Remembering nurtures hope, and hope creates reality, a reality in which we find and frame meaning, the meaning that enables us to grasp and appreciate the joy and futurity of existence.

Thursday, May 24, 2012

            We cannot ignore holiness.  We cannot ignore our imperative to nurture ourselves toward spiritual wholeness, to find our way to the moral treasures of God.  In truth, if we forget about holiness, we'll always be running, running from ourselves, running from life and, most dangerously, running from God.
            If we forget about holiness, we’ll be like Augustine’s pitiful “restless soul,” the soul that never finds its surcease, its rest, but instead flees, thoughtlessly and unceasingly, from what it really needs most.  It is a soul that will never be able to come to a stop, for it has refused to think about where it is going.  It’s running a race that it can never win.
            Forget about holiness, and you’ll be running for the rest of your life.

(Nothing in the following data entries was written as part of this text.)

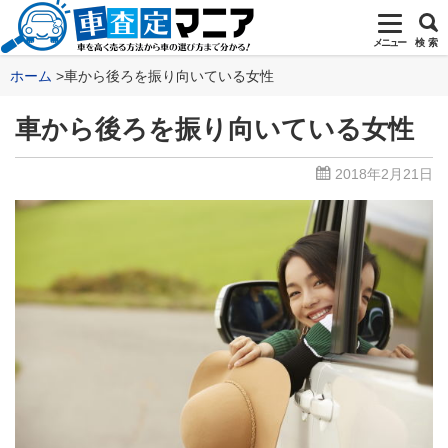
メニュー
検 索
ホーム
車から後ろを振り向いている女性
車から後ろを振り向いている女性
2018年2月21日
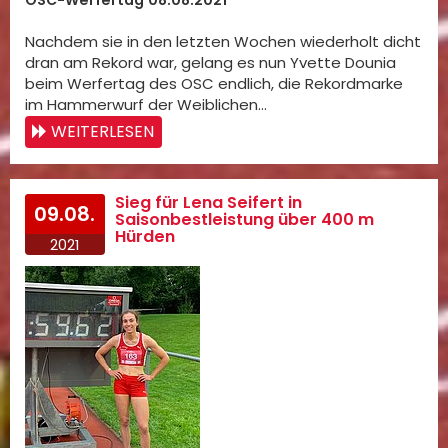
Nachdem sie in den letzten Wochen wiederholt dicht
dran am Rekord war, gelang es nun Yvette Dounia
beim Werfertag des OSC endlich, die Rekordmarke
im Hammerwurf der Weiblichen…
WEITERLESEN
Sieg für Lena Seifert in
09.08.
Saisonbestleistung über 400 m
Hürden
2021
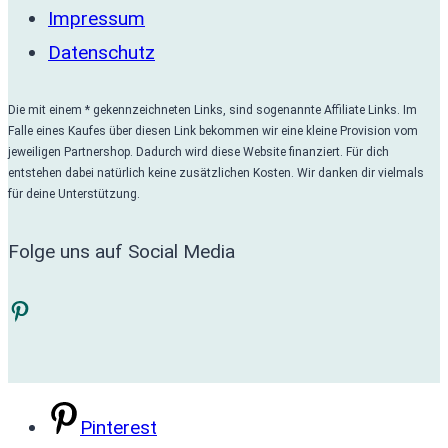
Impressum
Datenschutz
Die mit einem * gekennzeichneten Links, sind sogenannte Affiliate Links. Im
Falle eines Kaufes über diesen Link bekommen wir eine kleine Provision vom
jeweiligen Partnershop. Dadurch wird diese Website finanziert. Für dich
entstehen dabei natürlich keine zusätzlichen Kosten. Wir danken dir vielmals
für deine Unterstützung.
Folge uns auf Social Media
Pinterest
Pinterest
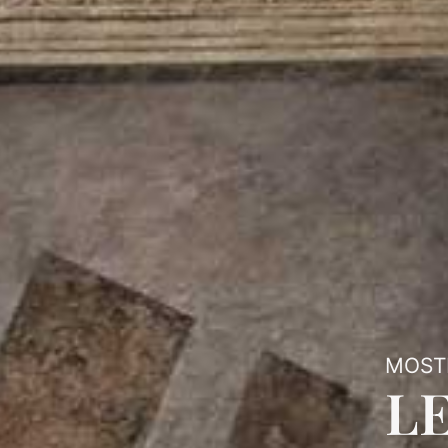
MOSTR
LE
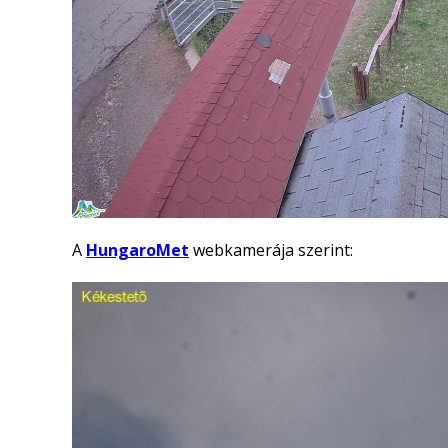
A
HungaroMet
webkamerája szerint:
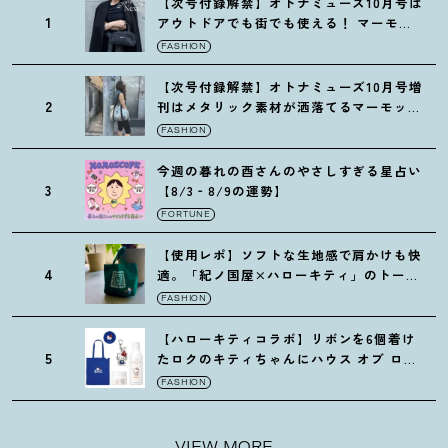
【次号付録解禁】オトナミューズ10月号は
1
アウトドアでも街でも使える
！
マーモッ
トの黒ショルダー
FASHION
【次号付録解禁】オトナミューズ10月号増
2
刊はメタリック素材が洒落てるマーモット
の保冷バッグ
FASHION
今週の暮れの酉さんのやさしすぎる星占い
3
【8/3‐8/9の運勢】
FORTUNE
【使用レポ】ソフトな生地感で肩かけも快
4
適。「紀ノ国屋×ハローキティ」のトート
がガシガシ使えて最高です
！
FASHION
【ハローキティコラボ】リボンを6個着け
5
たロクのキティちゃんにハウス オブ ロー
ゼの限定パケも
！
FASHION
VIEW MORE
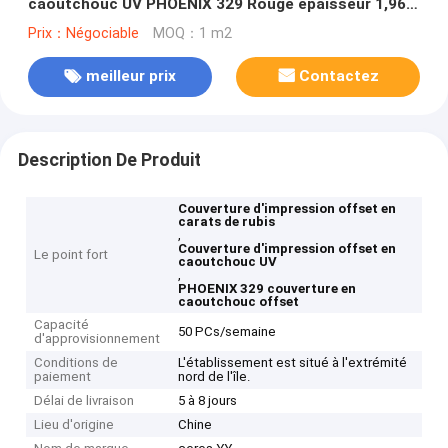
caoutchouc UV PHOENIX 329 Rouge épaisseur 1,96
mm
Prix：Négociable
MOQ：1 m2
meilleur prix
Contactez
Description De Produit
Couverture d'impression offset en
carats de rubis
,
Couverture d'impression offset en
Le point fort
caoutchouc UV
,
PHOENIX 329 couverture en
caoutchouc offset
Capacité
50 PCs/semaine
d'approvisionnement
Conditions de
L'établissement est situé à l'extrémité
paiement
nord de l'île.
Délai de livraison
5 à 8 jours
Lieu d'origine
Chine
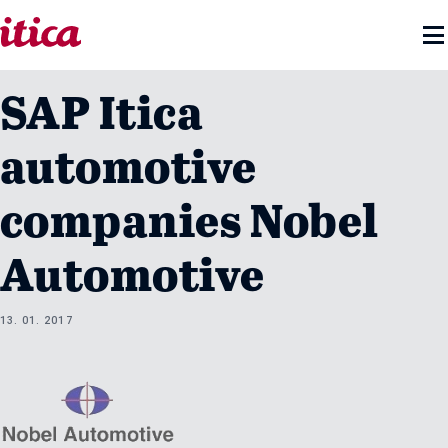

SAP Itica
automotive
companies Nobel
Automotive
13. 01. 2017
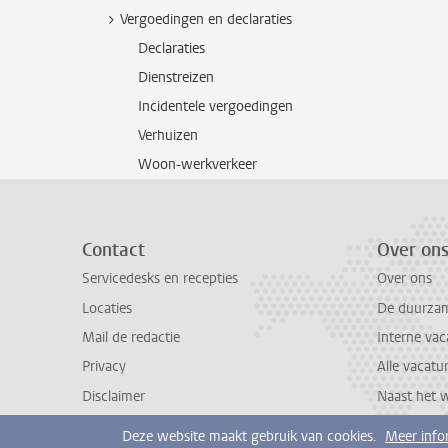
Vergoedingen en declaraties
Declaraties
Dienstreizen
Incidentele vergoedingen
Verhuizen
Woon-werkverkeer
Contact
Over on
Servicedesks en recepties
Over ons
Locaties
De duurzame
Mail de redactie
Interne vac
Privacy
Alle vacatu
Disclaimer
Naast het 
Deze website maakt gebruik van cookies.
Meer info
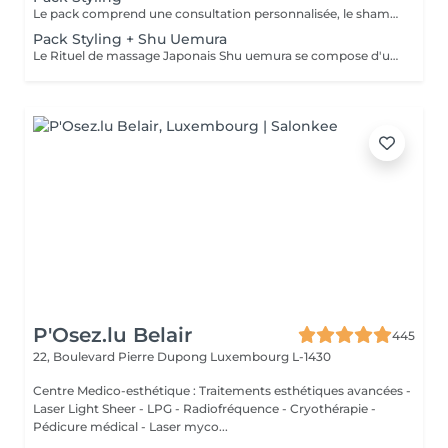
Le pack comprend une consultation personnalisée, le shampooing et le conditionneur spécifiques REDKEN/ SHU UEMURA , le séchage et les produits de styling REDKEN/ SHU UEMURA * Tarifs à titre indicatifs à confirmer après la consultation personnalisée établit auprès de votre coiffeur/stylist/spécialiste * La direction se réserve le droit d’apporter des modifications pour le bon fonctionnement du salon
Pack Styling + Shu Uemura
Le Rituel de massage Japonais Shu uemura se compose d'un shampooing et d'un soin d'une durée de 30 minutes pour une relaxation une une réparation intense du cheveu et ensuite le pack styling
P'Osez.lu Belair
445
22, Boulevard Pierre Dupong
Luxembourg L-1430
Centre Medico-esthétique : Traitements esthétiques avancées -
Laser Light Sheer - LPG - Radiofréquence - Cryothérapie -
Pédicure médical - Laser myco...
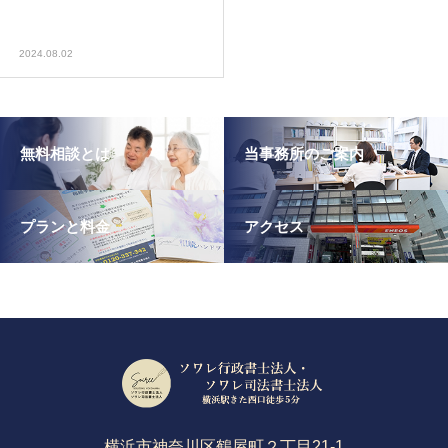
2024.08.02
無料相談とは
当事務所のご案内
プランと料金
アクセス
横浜市神奈川区鶴屋町２丁目21-1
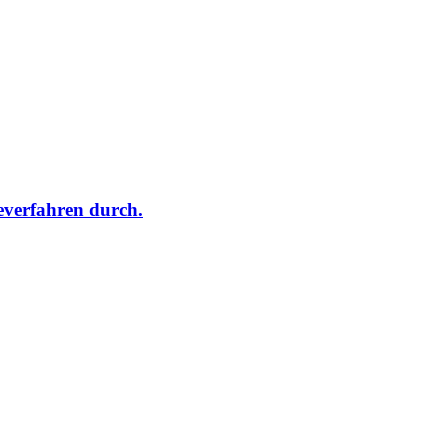
verfahren durch.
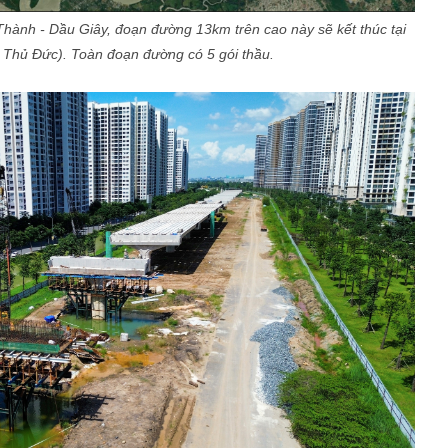
 Thành - Dầu Giây, đoạn đường 13km trên cao này sẽ kết thúc tại
 Thủ Đức). Toàn đoạn đường có 5 gói thầu.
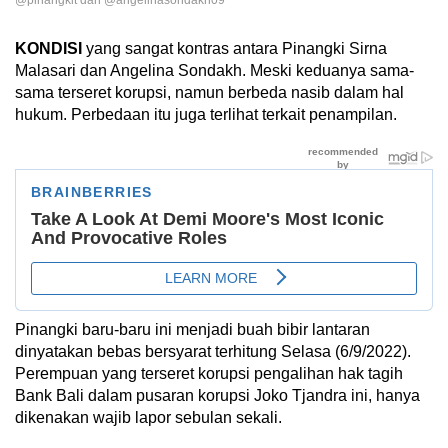
@pinangkit dan @angelinasondakh09
KONDISI
yang sangat kontras antara Pinangki Sirna
Malasari dan Angelina Sondakh. Meski keduanya sama-
sama terseret korupsi, namun berbeda nasib dalam hal
hukum. Perbedaan itu juga terlihat terkait penampilan.
Pinangki baru-baru ini menjadi buah bibir lantaran
dinyatakan bebas bersyarat terhitung Selasa (6/9/2022).
Perempuan yang terseret korupsi pengalihan hak tagih
Bank Bali dalam pusaran korupsi Joko Tjandra ini, hanya
dikenakan wajib lapor sebulan sekali.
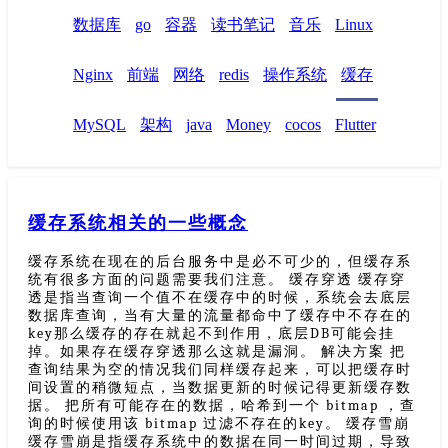
数据库
go
容器
读书笔记
音乐
Linux
Nginx
前端
网络
redis
操作系统
缓存
MySQL
架构
java
Money
cocos
Flutter
缓存系统相关的一些概念
缓存系统在现在的后台服务中是必不可少的，但缓存系
统有很多方面的问题需要我们注意。 缓存穿透 缓存穿
透是指当查询一个值不在缓存中的时候，系统会去底层
数据库查询，当有大量的流量都命中了缓存中不存在的
key那么缓存的存在就起不到作用，底层DB可能会挂
掉。如果存在缓存穿透那么这就是漏洞。 解决方案 把
查询结果为空的情况我们同样缓存起来，可以把缓存时
间设置的稍微短点，当数据更新的时候记得更新缓存数
据。 把所有可能存在的数据，哈希到一个 bitmap ，查
询的时候使用该 bitmap 过滤不存在的key。 缓存雪崩
缓存雪崩是指缓存系统中的数据在同一时间过期，导致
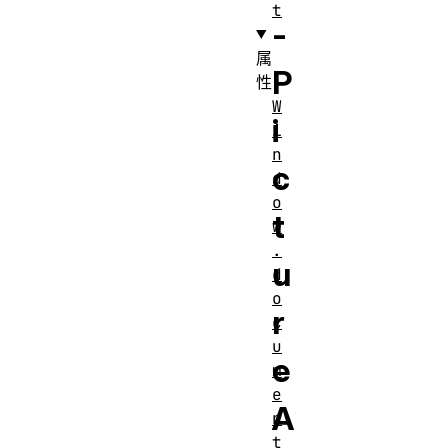
t
-
属
P
性
W
i
i
n
c
d
o
t
w
.
u
d
o
r
c
u
e
m
e
A
n
t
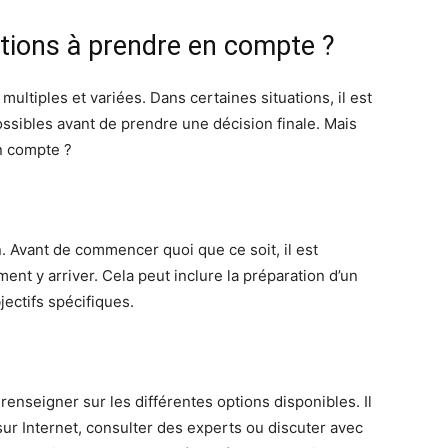
ptions à prendre en compte ?
multiples et variées. Dans certaines situations, il est
ossibles avant de prendre une décision finale. Mais
n compte ?
n. Avant de commencer quoi que ce soit, il est
ment y arriver. Cela peut inclure la préparation d’un
ectifs spécifiques.
 renseigner sur les différentes options disponibles. Il
sur Internet, consulter des experts ou discuter avec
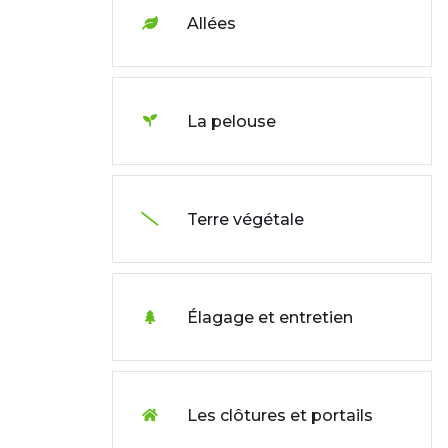
Allées
La pelouse
Terre végétale
Élagage et entretien
Les clôtures et portails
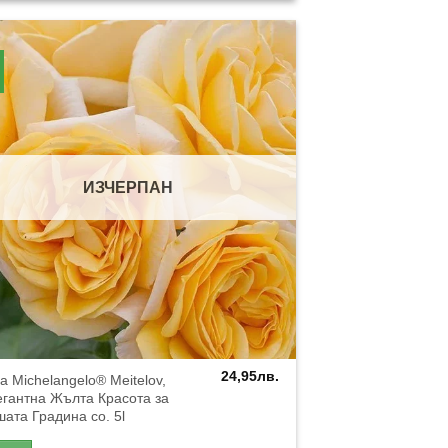
ИЗЧЕРПАН
24,95
лв.
а Michelangelo® Meitelov,
гантна Жълта Красота за
ата Градина co. 5l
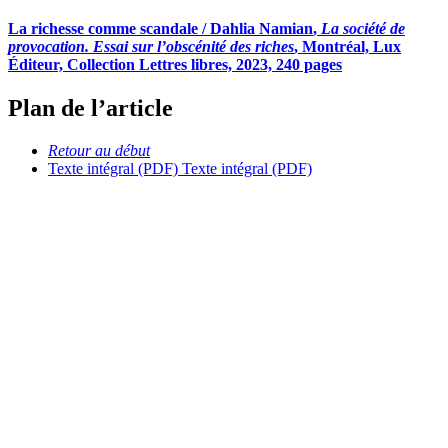
La richesse comme scandale /
Dahlia Namian
,
La société de
provocation. Essai sur l’obscénité des riches
, Montréal, Lux
Éditeur, Collection Lettres libres, 2023, 240 pages
Plan de l’article
Retour au début
Texte intégral (PDF)
Texte intégral (PDF)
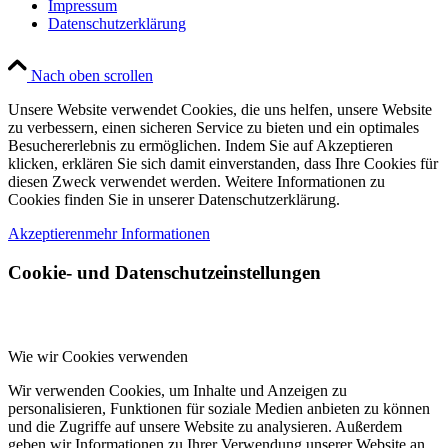
Impressum
Datenschutzerklärung
Nach oben scrollen
Unsere Website verwendet Cookies, die uns helfen, unsere Website
zu verbessern, einen sicheren Service zu bieten und ein optimales
Besuchererlebnis zu ermöglichen. Indem Sie auf Akzeptieren
klicken, erklären Sie sich damit einverstanden, dass Ihre Cookies für
diesen Zweck verwendet werden. Weitere Informationen zu
Cookies finden Sie in unserer Datenschutzerklärung.
Akzeptieren
mehr Informationen
Cookie- und Datenschutzeinstellungen
Wie wir Cookies verwenden
Wir verwenden Cookies, um Inhalte und Anzeigen zu
personalisieren, Funktionen für soziale Medien anbieten zu können
und die Zugriffe auf unsere Website zu analysieren. Außerdem
geben wir Informationen zu Ihrer Verwendung unserer Website an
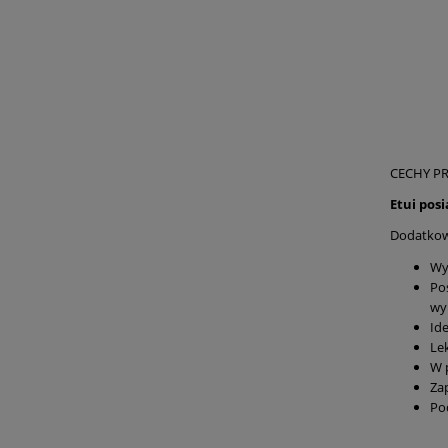
CECHY P
Etui pos
Dodatko
Wy
Po
wy
Id
Le
W 
Za
Po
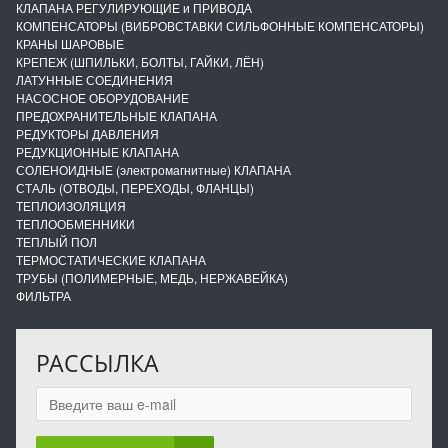
КЛАПАНА РЕГУЛИРУЮЩИЕ и ПРИВОДА
КОМПЕНСАТОРЫ (ВИБРОВСТАВКИ СИЛЬФОННЫЕ КОМПЕНСАТОРЫ)
КРАНЫ ШАРОВЫЕ
КРЕПЕЖ (ШПИЛЬКИ, БОЛТЫ, ГАЙКИ, ЛЁН)
ЛАТУННЫЕ СОЕДИНЕНИЯ
НАСОСНОЕ ОБОРУДОВАНИЕ
ПРЕДОХРАНИТЕЛЬНЫЕ КЛАПАНА
РЕДУКТОРЫ ДАВЛЕНИЯ
РЕДУКЦИОННЫЕ КЛАПАНА
СОЛЕНОИДНЫЕ (электромагнитные) КЛАПАНА
СТАЛЬ (ОТВОДЫ, ПЕРЕХОДЫ, ФЛАНЦЫ)
ТЕПЛОИЗОЛЯЦИЯ
ТЕПЛООБМЕННИКИ
ТЕПЛЫЙ ПОЛ
ТЕРМОСТАТИЧЕСКИЕ КЛАПАНА
ТРУБЫ (ПОЛИМЕРНЫЕ, МЕДЬ, НЕРЖАВЕЙКА)
ФИЛЬТРА
РАССЫЛКА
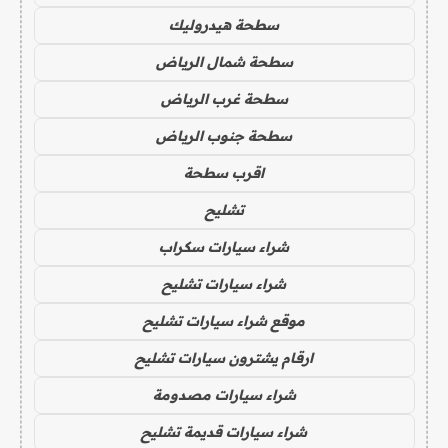
سطحة هيدروليك
سطحة شمال الرياض
سطحة غرب الرياض
سطحة جنوب الرياض
اقرب سطحة
تشليح
شراء سيارات سكراب
شراء سيارات تشليح
موقع شراء سيارات تشليح
ارقام يشترون سيارات تشليح
شراء سيارات مصدومة
شراء سيارات قديمة تشليح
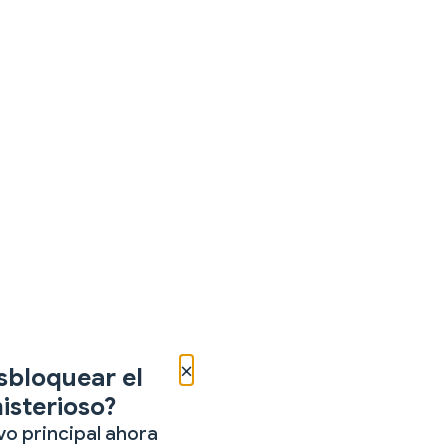
×
sbloquear el
isterioso?
vo principal ahora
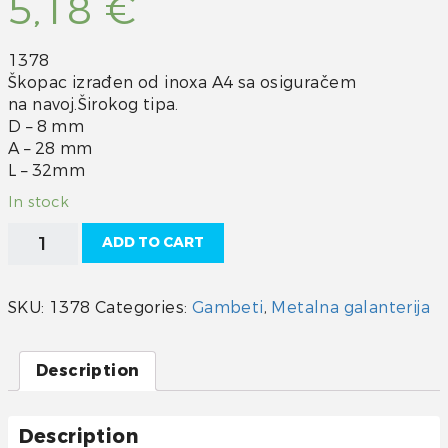
5,18
€
1378
Škopac izrađen od inoxa A4 sa osiguračem
na navoj.Širokog tipa.
D – 8 mm
A – 28 mm
L – 32mm
In stock
Škopac
ADD TO CART
large
inox
8
SKU:
1378
Categories:
Gambeti
,
Metalna galanterija
quantity
Description
Description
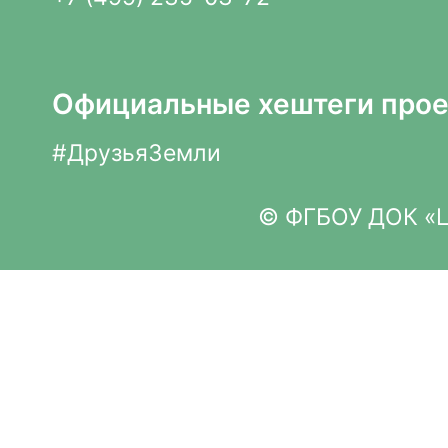
Официальные хештеги прое
#ДрузьяЗемли
© ФГБОУ ДОК «Це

                  (Excerpted from Thinking About God by William E. Marsh, 2007)

Wednesday, May 23, 2012

            Yet this begs the question:  how can we know whether anything is really true?  To this, we have two options.  One, we can assume the existence of God, even the Trinity, and make it the center and foundation of knowing truth, subsequently believing that in it we find the road to knowing true truth.  By making this a priori assumption about reality, we frame our arguments in a context which we establish before we even begin deliberating (although we hold that this context is implicit in our experience, and by acknowledging it we are merely recognizing the essential nature of reality).
            Two, should this option prove to be intellectually dishonest, that is, should it stir protest by seeming to posit the end before assembling the beginning, then the other option is to assume nothing about the nature of reality, other than that it is there (and we tread tenuously to even assert this much, for we will inevitability encounter difficulty in proving it to be consistently true—assuming that truth must reflect a correspondence to material and visible experience), then seek to understand it with the materials of that reality.  Although this will work to an extent, eventually the seeker must acknowledge that his understandings are only as sound and valid as the materials with which he is conducting his search.  This seeker may find the truth of his material reality, but he will never know if this is all the truth that it is possible to know.  Maybe it is, maybe it isn’t; but he will never know with certainty.
           Consequently, we are left with either assuming that truth is centered in a presence beyond this reality, or it is not.  Both seem logical, both are possible, but both cannot be right.  Hence we are left with Pascal’s wager:  on balance, should we wager in favor of God?
          Or should we, like Richard Dawkins, wager the opposite, and ask ourselves, does God really need to exist?—to which we will reply that he does not.
         Yet if God doesn’t need to exist, how do we know it?  More importantly, how can we prove it?